I have an odd situation:
Was setting up a payment plan for my most recent bill on the epic EHR system, and this is the first time I've ever used the financial/billing section and decided to peek around at everything.
Long story short- you can look up visits that were billed for just over the past 10 years at the health system I go to. It stops at around the time they switched to a different type of EHR.
Took a scroll down memory lane, and also just to see how certain things get billed, etc. Also to compare the rates of services that I still receive now vs 10 years ago. What I did notice, was that a physician that I saw 10 years ago a few times billed my insurance for a service that was not provided. I know for a fact it was not provided because I even asked him about this the first time I met him. He took over a type of medical service clinic a doctor I had been seeing had left. His comment to me was some doctor's need to use it, he did not. This is partially why I left that location.
I know it's been so long there's nothing to be done about the charges, but my main concern was how many other patients did this happen to?
I contacted billing, to say something, I explained I wasn't expecting the charges to be reimbursed or anything but wanted to say something due to the "other" patients factor. The lady was aggravated and she looked at the notes (this is before you had access to what they wrote w/out making a special request), and said "well his notes said he did this using (the machine I was billed for that wasn't used)".

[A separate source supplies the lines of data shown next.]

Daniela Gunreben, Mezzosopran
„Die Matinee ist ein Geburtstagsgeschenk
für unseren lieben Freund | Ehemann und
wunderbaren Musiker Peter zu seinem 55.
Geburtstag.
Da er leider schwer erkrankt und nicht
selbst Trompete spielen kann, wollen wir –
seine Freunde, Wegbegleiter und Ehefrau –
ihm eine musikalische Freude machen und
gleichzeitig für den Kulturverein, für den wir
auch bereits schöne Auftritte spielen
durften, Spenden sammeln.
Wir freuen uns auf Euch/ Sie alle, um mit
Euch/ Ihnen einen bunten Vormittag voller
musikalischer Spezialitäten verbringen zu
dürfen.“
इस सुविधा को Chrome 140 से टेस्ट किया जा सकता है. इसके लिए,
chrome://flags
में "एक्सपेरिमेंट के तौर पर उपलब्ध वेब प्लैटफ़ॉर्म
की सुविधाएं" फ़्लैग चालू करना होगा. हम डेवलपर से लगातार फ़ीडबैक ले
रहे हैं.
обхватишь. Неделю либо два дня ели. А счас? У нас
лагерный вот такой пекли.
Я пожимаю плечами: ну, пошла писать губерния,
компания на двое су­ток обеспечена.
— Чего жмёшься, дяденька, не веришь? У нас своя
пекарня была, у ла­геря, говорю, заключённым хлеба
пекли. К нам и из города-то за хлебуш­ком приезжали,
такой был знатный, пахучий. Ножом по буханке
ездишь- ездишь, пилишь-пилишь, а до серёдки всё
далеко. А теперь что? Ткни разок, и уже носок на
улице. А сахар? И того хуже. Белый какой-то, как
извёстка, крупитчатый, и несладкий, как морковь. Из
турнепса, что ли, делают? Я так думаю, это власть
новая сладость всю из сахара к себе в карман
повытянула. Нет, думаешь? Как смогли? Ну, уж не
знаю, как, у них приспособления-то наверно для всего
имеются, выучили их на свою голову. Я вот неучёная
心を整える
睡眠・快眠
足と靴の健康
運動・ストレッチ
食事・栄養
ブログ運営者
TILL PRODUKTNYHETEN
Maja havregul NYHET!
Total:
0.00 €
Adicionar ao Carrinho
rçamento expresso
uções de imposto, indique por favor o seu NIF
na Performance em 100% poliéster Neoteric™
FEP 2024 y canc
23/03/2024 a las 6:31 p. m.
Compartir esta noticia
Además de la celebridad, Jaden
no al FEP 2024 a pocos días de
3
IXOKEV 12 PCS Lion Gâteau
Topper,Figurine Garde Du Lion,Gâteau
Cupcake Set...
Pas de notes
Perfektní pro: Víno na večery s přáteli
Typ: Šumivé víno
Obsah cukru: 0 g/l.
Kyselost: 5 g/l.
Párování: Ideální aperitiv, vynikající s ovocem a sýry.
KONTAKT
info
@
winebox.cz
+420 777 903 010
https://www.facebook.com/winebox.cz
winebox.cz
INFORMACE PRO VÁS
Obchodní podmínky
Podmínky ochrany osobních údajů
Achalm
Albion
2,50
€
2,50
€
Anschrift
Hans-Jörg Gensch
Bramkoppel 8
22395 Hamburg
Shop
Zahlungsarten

Admittedly I wasn't really good at understanding bills back then, plus a lot of times the hospital bill would come without an explanation of charges, and the EOB from insurance may say one thing one month, then say something different the next month. I'm on this shit like a hawk now due to being on medicare and on SSDI, so I have limited income and have learned I need to watch things.
Even though this is 10 years ago and that physician no longer works there, is it worth requesting an amendment of the 3 medical records from his visits, because he lied and said he used something he did not use? Perhaps they may look into other patients files? I just think that's a shitty thing to do, and maybe he did it because most patients would not go through the trouble to request a copy of their medical records.